### WORK REQUIRED
Verbatim transcription with images omitted: return the entries below in full.

(Pictures paired with source code)
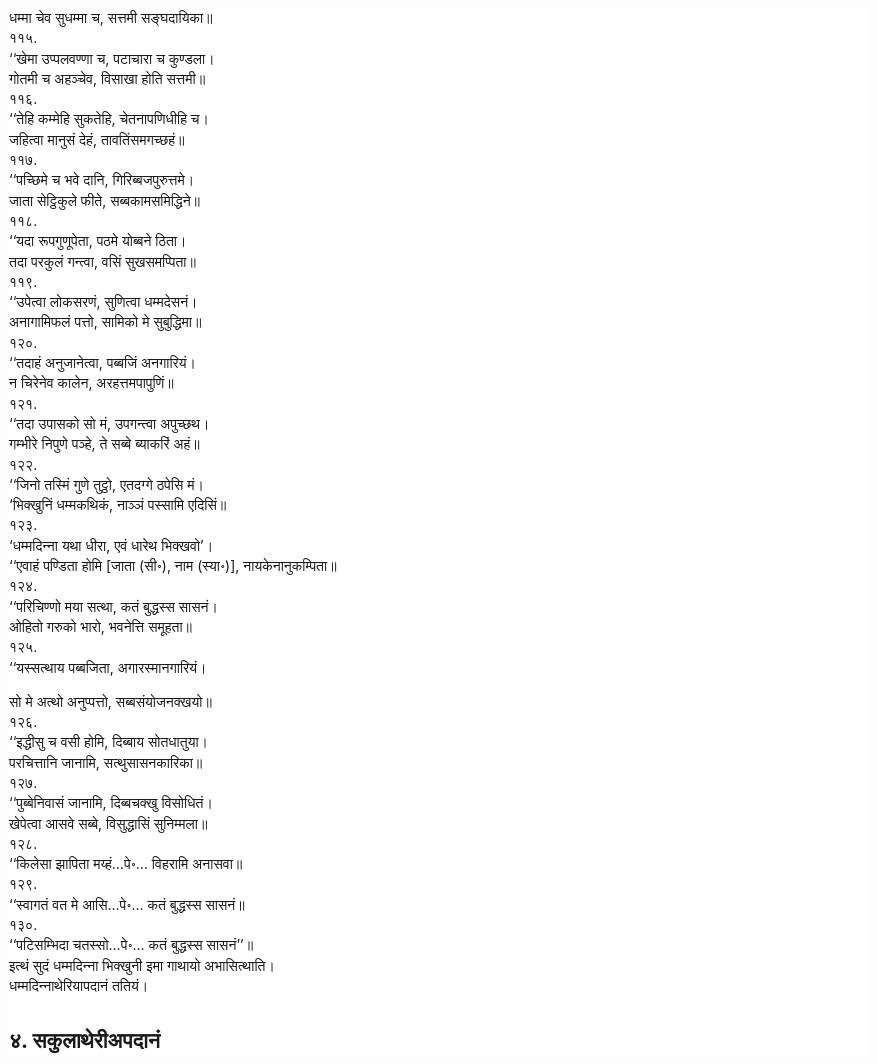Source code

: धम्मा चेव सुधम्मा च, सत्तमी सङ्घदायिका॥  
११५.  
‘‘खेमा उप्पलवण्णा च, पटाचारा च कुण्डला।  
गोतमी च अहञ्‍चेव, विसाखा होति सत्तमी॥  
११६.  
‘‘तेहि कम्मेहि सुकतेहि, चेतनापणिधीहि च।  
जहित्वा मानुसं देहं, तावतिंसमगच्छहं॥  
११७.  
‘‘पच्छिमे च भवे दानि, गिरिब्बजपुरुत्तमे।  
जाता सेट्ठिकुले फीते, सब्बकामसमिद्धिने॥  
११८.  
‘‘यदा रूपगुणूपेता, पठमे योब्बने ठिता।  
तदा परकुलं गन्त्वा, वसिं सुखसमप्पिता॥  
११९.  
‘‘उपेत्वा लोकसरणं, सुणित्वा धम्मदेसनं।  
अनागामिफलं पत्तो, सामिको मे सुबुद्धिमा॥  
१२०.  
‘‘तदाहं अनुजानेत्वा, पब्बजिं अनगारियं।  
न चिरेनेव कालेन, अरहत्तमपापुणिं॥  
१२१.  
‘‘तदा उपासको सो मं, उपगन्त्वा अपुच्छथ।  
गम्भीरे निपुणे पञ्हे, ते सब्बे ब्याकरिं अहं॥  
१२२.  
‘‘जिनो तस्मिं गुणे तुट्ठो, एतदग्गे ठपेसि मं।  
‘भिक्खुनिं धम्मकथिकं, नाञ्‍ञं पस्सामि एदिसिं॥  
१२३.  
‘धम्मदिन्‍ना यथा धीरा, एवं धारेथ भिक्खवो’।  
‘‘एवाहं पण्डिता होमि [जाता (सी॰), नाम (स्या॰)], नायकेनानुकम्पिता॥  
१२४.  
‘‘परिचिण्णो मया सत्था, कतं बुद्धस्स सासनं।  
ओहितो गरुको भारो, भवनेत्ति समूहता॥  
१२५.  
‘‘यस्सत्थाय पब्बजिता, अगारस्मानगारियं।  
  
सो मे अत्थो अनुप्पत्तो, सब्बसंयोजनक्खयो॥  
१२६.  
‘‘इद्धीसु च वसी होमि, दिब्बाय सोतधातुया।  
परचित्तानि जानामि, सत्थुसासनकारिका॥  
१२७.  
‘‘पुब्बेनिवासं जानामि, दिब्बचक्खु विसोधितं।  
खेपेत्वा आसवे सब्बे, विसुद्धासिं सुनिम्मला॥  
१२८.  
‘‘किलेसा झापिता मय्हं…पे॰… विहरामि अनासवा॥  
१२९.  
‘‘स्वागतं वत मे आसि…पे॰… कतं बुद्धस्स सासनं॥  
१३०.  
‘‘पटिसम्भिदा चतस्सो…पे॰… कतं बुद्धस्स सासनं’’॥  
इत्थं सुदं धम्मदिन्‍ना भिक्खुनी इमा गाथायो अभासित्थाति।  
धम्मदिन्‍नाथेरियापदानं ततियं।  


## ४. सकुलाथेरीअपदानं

### TASK OUTPUT
Source code

: धम्मा चेव सुधम्मा च, सत्तमी सङ्घदायिका॥  
११५.  
‘‘खेमा उप्पलवण्णा च, पटाचारा च कुण्डला।  
गोतमी च अहञ्‍चेव, विसाखा होति सत्तमी॥  
११६.  
‘‘तेहि कम्मेहि सुकतेहि, चेतनापणिधीहि च।  
जहित्वा मानुसं देहं, तावतिंसमगच्छहं॥  
११७.  
‘‘पच्छिमे च भवे दानि, गिरिब्बजपुरुत्तमे।  
जाता सेट्ठिकुले फीते, सब्बकामसमिद्धिने॥  
११८.  
‘‘यदा रूपगुणूपेता, पठमे योब्बने ठिता।  
तदा परकुलं गन्त्वा, वसिं सुखसमप्पिता॥  
११९.  
‘‘उपेत्वा लोकसरणं, सुणित्वा धम्मदेसनं।  
अनागामिफलं पत्तो, सामिको मे सुबुद्धिमा॥  
१२०.  
‘‘तदाहं अनुजानेत्वा, पब्बजिं अनगारियं।  
न चिरेनेव कालेन, अरहत्तमपापुणिं॥  
१२१.  
‘‘तदा उपासको सो मं, उपगन्त्वा अपुच्छथ।  
गम्भीरे निपुणे पञ्हे, ते सब्बे ब्याकरिं अहं॥  
१२२.  
‘‘जिनो तस्मिं गुणे तुट्ठो, एतदग्गे ठपेसि मं।  
‘भिक्खुनिं धम्मकथिकं, नाञ्‍ञं पस्सामि एदिसिं॥  
१२३.  
‘धम्मदिन्‍ना यथा धीरा, एवं धारेथ भिक्खवो’।  
‘‘एवाहं पण्डिता होमि [जाता (सी॰), नाम (स्या॰)], नायकेनानुकम्पिता॥  
१२४.  
‘‘परिचिण्णो मया सत्था, कतं बुद्धस्स सासनं।  
ओहितो गरुको भारो, भवनेत्ति समूहता॥  
१२५.  
‘‘यस्सत्थाय पब्बजिता, अगारस्मानगारियं।  
  
सो मे अत्थो अनुप्पत्तो, सब्बसंयोजनक्खयो॥  
१२६.  
‘‘इद्धीसु च वसी होमि, दिब्बाय सोतधातुया।  
परचित्तानि जानामि, सत्थुसासनकारिका॥  
१२७.  
‘‘पुब्बेनिवासं जानामि, दिब्बचक्खु विसोधितं।  
खेपेत्वा आसवे सब्बे, विसुद्धासिं सुनिम्मला॥  
१२८.  
‘‘किलेसा झापिता मय्हं…पे॰… विहरामि अनासवा॥  
१२९.  
‘‘स्वागतं वत मे आसि…पे॰… कतं बुद्धस्स सासनं॥  
१३०.  
‘‘पटिसम्भिदा चतस्सो…पे॰… कतं बुद्धस्स सासनं’’॥  
इत्थं सुदं धम्मदिन्‍ना भिक्खुनी इमा गाथायो अभासित्थाति।  
धम्मदिन्‍नाथेरियापदानं ततियं।  


## ४. सकुलाथेरीअपदानं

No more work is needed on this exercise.